Lived in Dordrecht, Dubbeldamseweg 222. Son of Eugène Charles Prins and Johanna Jacoba Werker. Unmarried. Studied geology in Amsterdam. No church. Member of the resistance. He was chairman of the Pallas fraternity of the Amsterdam Student Corps (ASC).
In 1942, he was arrested by the Sipo on suspicion of complicity in the assassination of the traitor Hugo de Man on 15 August 1941 in Delft, together with Charles James Courtney Hugenholtz and Jan van Blerkom. Prins was severely beaten during his interrogation. No evidence was found that he had been involved in the attack. For that reason he was released, but he had to report to the Sipo twice a day. In April 1943 Prins refused to sign the declaration of loyalty and urged fellow students to follow his example. In September 1944 he joined the Binnenlandse Strijdkrachten (Domestic Armed Forces). Among other things, he provided weapons. That September, he was arrested at an address occupied by the Sipo. Prins managed to escape from a moving lorry on his way to the Amersfoort concentration camp. He was caught again on 16 December 1944 with a friend near Barneveld. Both were severely beaten. Prins, however, did not reveal anything about his illegal past. His friend succumbed to the physical and mental pressure. He handed his interrogators the key to a house in Amsterdam where the resistance group regularly met. All those present at the time were arrested.

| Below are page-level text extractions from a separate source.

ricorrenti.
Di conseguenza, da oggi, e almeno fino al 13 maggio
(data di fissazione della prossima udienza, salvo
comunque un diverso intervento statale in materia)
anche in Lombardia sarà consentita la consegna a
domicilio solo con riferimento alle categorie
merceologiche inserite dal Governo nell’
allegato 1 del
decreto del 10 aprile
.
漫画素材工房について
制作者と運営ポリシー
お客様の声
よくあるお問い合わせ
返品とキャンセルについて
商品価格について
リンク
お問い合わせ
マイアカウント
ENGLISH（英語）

On 7 January 1945, he and his brother Herbert, who was also active in the resistance, were shot in Limmen along with eight others as reprisal for the resistance killing a German conscript. The occupying forces ordered the ten bodies to be buried in a mass grave in the dunes near Overveen.
Buried in the dunes near Overveen (grave R0). Reburied at the Bloemendaal War Cemetery, plot 35.